Wednesday, April 25, 2007

Impeachment "lessons"

In an April 24th article entitled "Kucinich launches oust-Cheney effort," Tom Curry of MSNBC claims that "The Republicans proved in 1999 that impeachment is not a functional political tool, except perhaps in the case of corrupt federal judges (against whom it has been used a few times in the past 30 years). "

I'm growing quite tired of the impeachment naysayers (which, unfortunately, includes a lot of our congressional leadership) who, along with media analysts like Curry, keep spouting the received wisdom that impeachment is a bad idea, even if richly deserved by the thugs who comprise the decision-making core of the Bush administration.

The two arguments against impeachment seem to be that either (1) it is a political mistake (Curry's opinion) or that it would be (2) bad for the country.

Political Mistake
As to the first argument, it has 3 serious problems:
First, there is far too small a sample of US presidential impeachments to draw any conclusion about the political benfefits or drawbacks of impeachment. And, in fact, in parliamentary democracies, no-confidence votes and changes of government are common tools of all political parties and provide a mechanism for holding government accountable. There can certainly be political fallout, but the idea that it is always bad for those initiating the action is just not so.

▶ [BRIEF 1] In the records, reproduce the lines from the one with "- Beetles battle" up to and including the one with "This table contains".
The blog post and the records that follow are unrelated to each other.

▶ [EXTRACTED DATA]
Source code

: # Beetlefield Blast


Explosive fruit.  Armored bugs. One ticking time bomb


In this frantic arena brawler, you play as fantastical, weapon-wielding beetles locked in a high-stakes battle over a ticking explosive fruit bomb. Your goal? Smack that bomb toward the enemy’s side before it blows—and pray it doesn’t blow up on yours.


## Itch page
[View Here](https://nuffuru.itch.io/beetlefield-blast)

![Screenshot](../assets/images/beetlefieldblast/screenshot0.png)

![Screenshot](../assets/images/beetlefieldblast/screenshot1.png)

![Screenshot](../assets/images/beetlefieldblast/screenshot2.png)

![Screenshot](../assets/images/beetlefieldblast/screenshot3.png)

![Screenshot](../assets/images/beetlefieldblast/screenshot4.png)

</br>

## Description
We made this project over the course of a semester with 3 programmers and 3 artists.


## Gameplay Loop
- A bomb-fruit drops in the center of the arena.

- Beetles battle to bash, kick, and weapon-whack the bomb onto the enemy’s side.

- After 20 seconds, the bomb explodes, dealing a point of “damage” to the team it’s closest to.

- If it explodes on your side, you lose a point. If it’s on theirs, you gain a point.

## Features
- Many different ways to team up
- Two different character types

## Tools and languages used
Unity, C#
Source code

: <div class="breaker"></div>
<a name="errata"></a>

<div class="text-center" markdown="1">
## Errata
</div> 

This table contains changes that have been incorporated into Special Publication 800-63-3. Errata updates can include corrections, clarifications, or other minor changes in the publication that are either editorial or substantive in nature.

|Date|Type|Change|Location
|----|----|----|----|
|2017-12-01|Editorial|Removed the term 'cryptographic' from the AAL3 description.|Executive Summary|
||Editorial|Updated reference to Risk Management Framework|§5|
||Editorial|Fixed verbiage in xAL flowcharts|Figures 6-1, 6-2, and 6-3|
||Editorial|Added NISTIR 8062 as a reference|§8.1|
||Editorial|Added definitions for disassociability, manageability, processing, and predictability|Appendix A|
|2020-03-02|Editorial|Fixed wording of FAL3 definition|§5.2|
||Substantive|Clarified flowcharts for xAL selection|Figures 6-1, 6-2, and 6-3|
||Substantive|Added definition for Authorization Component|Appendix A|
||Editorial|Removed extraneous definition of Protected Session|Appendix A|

▶ [BRIEF 2] Write out the impeachment blog post from "The two arguments" up to and including "for the country.".

▶ [PROBLEM SOLUTION 1]
- Beetles battle to bash, kick, and weapon-whack the bomb onto the enemy’s side.

- After 20 seconds, the bomb explodes, dealing a point of “damage” to the team it’s closest to.

- If it explodes on your side, you lose a point. If it’s on theirs, you gain a point.

## Features
- Many different ways to team up
- Two different character types

## Tools and languages used
Unity, C#
Source code

: <div class="breaker"></div>
<a name="errata"></a>

<div class="text-center" markdown="1">
## Errata
</div> 

This table contains changes that have been incorporated into Special Publication 800-63-3. Errata updates can include corrections, clarifications, or other minor changes in the publication that are either editorial or substantive in nature.

▶ [PROBLEM SOLUTION 2]
The two arguments against impeachment seem to be that either (1) it is a political mistake (Curry's opinion) or that it would be (2) bad for the country.